LuoGuP2296寻找道路
LuoGuP2296寻找道路
简化题意 \(:\)
要求从 \(1\) 号点到 \(n\) 号点的最短路,不能走障碍点.
一个点不是障碍当且仅当它的所有出边指向的点能到达终点.
如何去判断一个点是否是障碍点呢 \(?\)
很简单,我们先做一遍逆拓扑(也就是在反图上以终点为起点做 \(bfs\)),处理出哪些点能与终点连通.
枚举每个点,遍历其所有出边指向的点,如果存在一个点与终点不连通,就把当前点标记为障碍.
最后再正向做一遍 \(bfs\) 即可.
#include <algorithm>
#include <iostream>
#include <cstdlib>
#include <cstring>
#include <cstdio>
#include <string>
#include <vector>
#include <queue>
#include <cmath>
#include <ctime>
#include <map>
#include <set>
#define MEM(x,y) memset ( x , y , sizeof ( x ) )
#define rep(i,a,b) for (int i = (a) ; i <= (b) ; ++ i)
#define per(i,a,b) for (int i = (a) ; i >= (b) ; -- i)
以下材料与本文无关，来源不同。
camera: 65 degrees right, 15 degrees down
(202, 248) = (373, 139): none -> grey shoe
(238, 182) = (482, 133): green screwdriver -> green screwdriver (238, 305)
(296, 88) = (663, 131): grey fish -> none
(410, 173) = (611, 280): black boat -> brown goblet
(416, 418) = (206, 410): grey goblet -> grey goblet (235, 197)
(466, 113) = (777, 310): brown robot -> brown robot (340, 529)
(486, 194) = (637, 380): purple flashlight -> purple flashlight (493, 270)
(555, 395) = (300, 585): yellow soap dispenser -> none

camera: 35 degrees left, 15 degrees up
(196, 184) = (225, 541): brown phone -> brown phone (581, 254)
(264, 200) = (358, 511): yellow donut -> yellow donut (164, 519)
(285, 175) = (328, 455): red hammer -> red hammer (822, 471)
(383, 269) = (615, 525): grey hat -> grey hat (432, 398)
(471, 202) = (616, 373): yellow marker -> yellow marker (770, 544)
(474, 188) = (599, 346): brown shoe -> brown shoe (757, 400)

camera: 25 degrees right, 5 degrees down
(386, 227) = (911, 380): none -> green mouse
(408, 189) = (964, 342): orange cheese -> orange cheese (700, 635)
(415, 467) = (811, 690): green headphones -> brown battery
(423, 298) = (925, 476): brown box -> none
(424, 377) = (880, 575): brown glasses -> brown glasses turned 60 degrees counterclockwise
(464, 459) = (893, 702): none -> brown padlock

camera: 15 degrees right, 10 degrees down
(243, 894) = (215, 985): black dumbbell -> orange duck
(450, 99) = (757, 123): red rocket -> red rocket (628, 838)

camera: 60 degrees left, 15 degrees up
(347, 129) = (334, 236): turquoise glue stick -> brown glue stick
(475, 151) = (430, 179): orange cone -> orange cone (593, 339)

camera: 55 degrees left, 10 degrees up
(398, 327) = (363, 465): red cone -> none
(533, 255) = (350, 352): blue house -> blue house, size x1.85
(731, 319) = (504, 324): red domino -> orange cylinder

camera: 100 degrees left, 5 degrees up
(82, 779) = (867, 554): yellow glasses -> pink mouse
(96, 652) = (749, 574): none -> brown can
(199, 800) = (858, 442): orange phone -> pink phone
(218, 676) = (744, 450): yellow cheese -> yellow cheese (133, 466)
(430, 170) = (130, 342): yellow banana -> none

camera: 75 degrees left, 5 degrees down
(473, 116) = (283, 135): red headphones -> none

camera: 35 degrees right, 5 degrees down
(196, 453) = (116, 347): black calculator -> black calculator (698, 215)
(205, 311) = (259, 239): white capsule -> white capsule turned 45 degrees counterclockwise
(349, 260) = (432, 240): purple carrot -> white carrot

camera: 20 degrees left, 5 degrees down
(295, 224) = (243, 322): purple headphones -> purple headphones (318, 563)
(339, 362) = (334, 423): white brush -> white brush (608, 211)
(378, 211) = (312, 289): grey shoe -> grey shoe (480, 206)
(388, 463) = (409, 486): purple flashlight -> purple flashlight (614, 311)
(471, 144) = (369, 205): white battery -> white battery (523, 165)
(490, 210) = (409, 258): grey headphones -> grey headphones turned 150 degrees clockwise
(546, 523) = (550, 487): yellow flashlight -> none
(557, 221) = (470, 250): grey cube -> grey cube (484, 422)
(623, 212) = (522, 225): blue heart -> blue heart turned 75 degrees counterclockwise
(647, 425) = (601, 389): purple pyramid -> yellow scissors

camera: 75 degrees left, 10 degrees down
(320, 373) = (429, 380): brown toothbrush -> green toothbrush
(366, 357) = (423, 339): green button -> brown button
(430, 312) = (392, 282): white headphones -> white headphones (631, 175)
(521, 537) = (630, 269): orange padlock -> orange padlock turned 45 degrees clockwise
#define pii pair < int , int >
#define one first
#define two second
#define rint read<int>
#define int long long
#define pb push_back
#define db double
#define ull unsigned long long
#define lowbit(x) ( x & ( - x ) )
using std::queue ;
using std::set ;
using std::pair ;
using std::max ;
using std::min ;
using std::priority_queue ;
using std::vector ;
using std::swap ;
using std::sort ;
using std::unique ;
using std::greater ;
template < class T >
inline T read () {
T x = 0 , f = 1 ; char ch = getchar () ;
while ( ch < '0' || ch > '9' ) {
if ( ch == '-' ) f = - 1 ;
ch = getchar () ;
}
while ( ch >= '0' && ch <= '9' ) {
x = ( x << 3 ) + ( x << 1 ) + ( ch - 48 ) ;
ch = getchar () ;
}
return f * x ;
}
const int N = 1e4 + 100 ;
vector < int > G[N] , E[N] ;
int n , m , s , t , dis[N] ;
bool vis[N] , reach[N] ;
queue < int > q ;
inline void bfs (int cur) {
q.push ( cur ) ; vis[cur] = true ;
while ( ! q.empty () ) {
int j = q.front () ; q.pop () ;
for (int k : E[j]) {
if ( vis[k] ) continue ;
vis[k] = true ; q.push ( k ) ;
}
}
return ;
}
inline void BFS (int cur) {
while ( ! q.empty () ) q.pop () ;
rep ( i , 1 , n ) dis[i] = - 1 ;
dis[cur] = 0 ; q.push ( cur ) ;
while ( ! q.empty () ) {
int j = q.front () ; q.pop () ;
for (int k : G[j]) {
if ( dis[k] != - 1 || ! reach[k] ) continue ;
dis[k] = dis[j] + 1 ; q.push ( k ) ;
}
}
return ;
}
signed main (int argc , char * argv[]) {
n = rint () ; m = rint () ;
rep ( i , 1 , m ) {
int u = rint () , v = rint () ;
E[v].pb ( u ) ; G[u].pb ( v ) ;
}
s = rint () ; t = rint () ; bfs ( t ) ;
rep ( i , 1 , n ) reach[i] = true ;
rep ( i , 1 , n ) for (int k : G[i]) if ( ! vis[k] )
{ reach[i] = false ; break ; }
BFS ( s ) ; printf ("%lld\n" , dis[t] ) ;
#ifndef ONLINE_JUDGE
system ("pause") ;
#endif
return 0 ;
}
May you return with a young heart after years of fighting.